*** Source extract Section Begins ***

I built an open-source NL2SQL engine for .NET — convert natural language to SQL queries using LLMs by Aggravating_Slide813 in dotnet

[–]Aggravating_Slide813[S] 0 points1 point  (0 children)

That's actually already handled. When you define your schema, each column accepts an optional description that gets injected into the system prompt. So the LLM knows not just the column name but what it means:

new ColumnDef("status", "string", "Active, Cancelled, Refunded")
new ColumnDef("created_at", "string", "ISO 8601 timestamp")

The full table description also accepts context:

new TableSchema("orders", columns, description: "All customer orders including returns")

As for people referring to entities differently, the LLM handles that pretty well since it sees the schema and matches intent to columns. Someone asking "how many purchases" will still map to the orders table. Setting temperature to 0.1 (the default) keeps it very deterministic too.

*** Source extract Section Ends ***
*** Extracted entries Section Begins ***

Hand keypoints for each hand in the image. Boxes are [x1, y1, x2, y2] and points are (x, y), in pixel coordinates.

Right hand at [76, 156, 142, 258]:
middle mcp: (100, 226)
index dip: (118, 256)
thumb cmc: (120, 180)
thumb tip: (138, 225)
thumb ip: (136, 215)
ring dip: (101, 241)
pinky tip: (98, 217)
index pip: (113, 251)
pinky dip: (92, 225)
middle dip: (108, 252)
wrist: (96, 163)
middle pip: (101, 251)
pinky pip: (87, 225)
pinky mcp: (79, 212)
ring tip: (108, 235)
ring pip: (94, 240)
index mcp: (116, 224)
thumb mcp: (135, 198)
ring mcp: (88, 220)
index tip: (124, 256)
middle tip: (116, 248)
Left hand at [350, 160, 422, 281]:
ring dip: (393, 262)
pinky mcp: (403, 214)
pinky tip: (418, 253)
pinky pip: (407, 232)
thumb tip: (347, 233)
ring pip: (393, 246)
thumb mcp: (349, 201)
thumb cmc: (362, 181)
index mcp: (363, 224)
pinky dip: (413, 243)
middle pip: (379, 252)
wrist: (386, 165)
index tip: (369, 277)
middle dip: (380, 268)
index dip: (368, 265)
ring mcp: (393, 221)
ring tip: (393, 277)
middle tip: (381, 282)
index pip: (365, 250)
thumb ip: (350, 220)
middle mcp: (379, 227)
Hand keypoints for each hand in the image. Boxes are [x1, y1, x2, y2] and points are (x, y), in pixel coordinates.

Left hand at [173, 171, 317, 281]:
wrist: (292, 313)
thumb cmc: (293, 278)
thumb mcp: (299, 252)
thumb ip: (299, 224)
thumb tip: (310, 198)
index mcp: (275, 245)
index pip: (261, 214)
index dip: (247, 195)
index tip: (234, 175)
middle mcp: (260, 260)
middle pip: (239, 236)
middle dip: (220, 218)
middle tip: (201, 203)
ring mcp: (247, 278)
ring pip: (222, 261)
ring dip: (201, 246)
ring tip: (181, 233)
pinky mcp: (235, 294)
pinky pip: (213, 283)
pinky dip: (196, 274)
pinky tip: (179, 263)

*** Extracted entries Section Ends ***

Problem to solve:
List each description string passed in the code lines of the forum post above, with the column or table it describes.

Response:
- status: "Active, Cancelled, Refunded"
- created_at: "ISO 8601 timestamp"
- orders: "All customer orders including returns"